SubPopulation¶

This page gives a quick overview on how to start using subpopulation,a subclass of textflint methods to verify the robustness comprehensively. The full list of SubPopulations can be found in our website or github

How to use a built-in SubPopulation¶

textflint offers multiple universal SubPopulation methods for nlp tasks and we will provide task-specific SubPopulation methods in the coming version. Here we use the LM Subpopulation on Sentiment Analysis task to give a brief introduction.

[5]:

# 1. Import the SA Sample, textflint Dataset and LM SubPopulation method
from textflint.input_layer.component.sample.sa_sample import SASample
from textflint.input_layer.dataset import Dataset
from textflint.generation_layer.subpopulation.UT import LMSubPopulation

# 2. Initialize the SA Sample
sample1 = {'x': 'Titanic is my favorite movie.','y': 'pos'}
sample2 = {'x': 'I don\'t like the actor Tim Hill', 'y': 'neg'}
sample3 = {'x': 'The leading actor is good.','y': 'pos'}
samples = [sample1, sample2, sample3]

# 3. Construct the Dataset
dataset = Dataset('SA')
dataset.load(samples)

# 4. Define the SubPopulation
sub = LMSubPopulation(intervals=[0, 1])

# 5. Run SubPopulation on Dataset
sub_dataset = sub.slice_population(dataset, 'x')
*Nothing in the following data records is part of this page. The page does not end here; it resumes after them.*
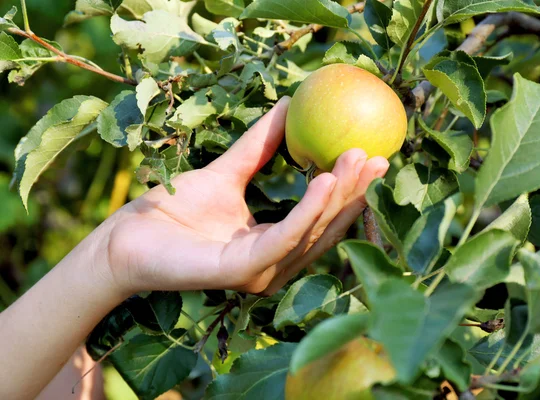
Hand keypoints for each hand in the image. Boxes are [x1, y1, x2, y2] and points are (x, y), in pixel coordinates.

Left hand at [106, 96, 389, 294]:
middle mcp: (275, 263)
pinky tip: (324, 181)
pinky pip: (284, 239)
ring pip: (311, 233)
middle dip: (353, 192)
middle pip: (325, 227)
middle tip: (375, 155)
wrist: (128, 237)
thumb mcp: (227, 171)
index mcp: (274, 243)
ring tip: (355, 158)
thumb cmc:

textflint: ******Start load!******
100%|██████████| 3/3 [00:00<00:00, 1950.23it/s]
textflint: 3 in total, 3 were loaded successful.
textflint: ******Finish load!******
100%|██████████| 3/3 [00:46<00:00, 15.59s/it]

We can save the sub-dataset in a json flie in predefined path dir through Dataset.save_json interface.

[7]:

# output path
path = './test_result/'
sub_dataset.save_json(path+ 'result.json')

textflint: Save samples to ./test_result/result.json!

[8]:

import os
os.listdir(path)

[8]:

['result.json']

Define your own SubPopulation¶

[15]:

from textflint.generation_layer.subpopulation import SubPopulation

class LengthStr(SubPopulation):
    r"""
    Filter samples based on string length
    """

    def _score(self, sample, fields, **kwargs):
        r"""
        Score the sample

        :param sample: data sample
        :param list fields: list of field str
        :param kwargs:
        :return int: score for sample
        """
        return len(sample.get_text(fields[0]))

The SubPopulation requires you to reimplement the abstractive method _score, used to assign a score to Sample. The above code box define a new SubPopulation method LengthStr with a score representing the length of string.

The fields here is a list of field names of the input Sample, and we compute the score based on the values of these specific fields.

[23]:

test_sub = LengthStr(intervals=[0, 2])
test_dataset = test_sub.slice_population(dataset, 'x')
print(test_dataset[0].dump())
print(test_dataset[1].dump())

100%|██████████| 3/3 [00:00<00:00, 6654.10it/s]

{'x': 'The leading actor is good.', 'y': 'pos', 'sample_id': 2}
{'x': 'Titanic is my favorite movie.', 'y': 'pos', 'sample_id': 0}

[19]:

test_dataset[1].dump()

[19]:

{'x': 'Titanic is my favorite movie.', 'y': 'pos', 'sample_id': 0}

Conclusion¶

In this section, we show how to use a built-in SubPopulation LMSubPopulation and define our own SubPopulation. Now textflint only implements a few SubPopulations, and we will supplement more task-specific SubPopulations like Transformations.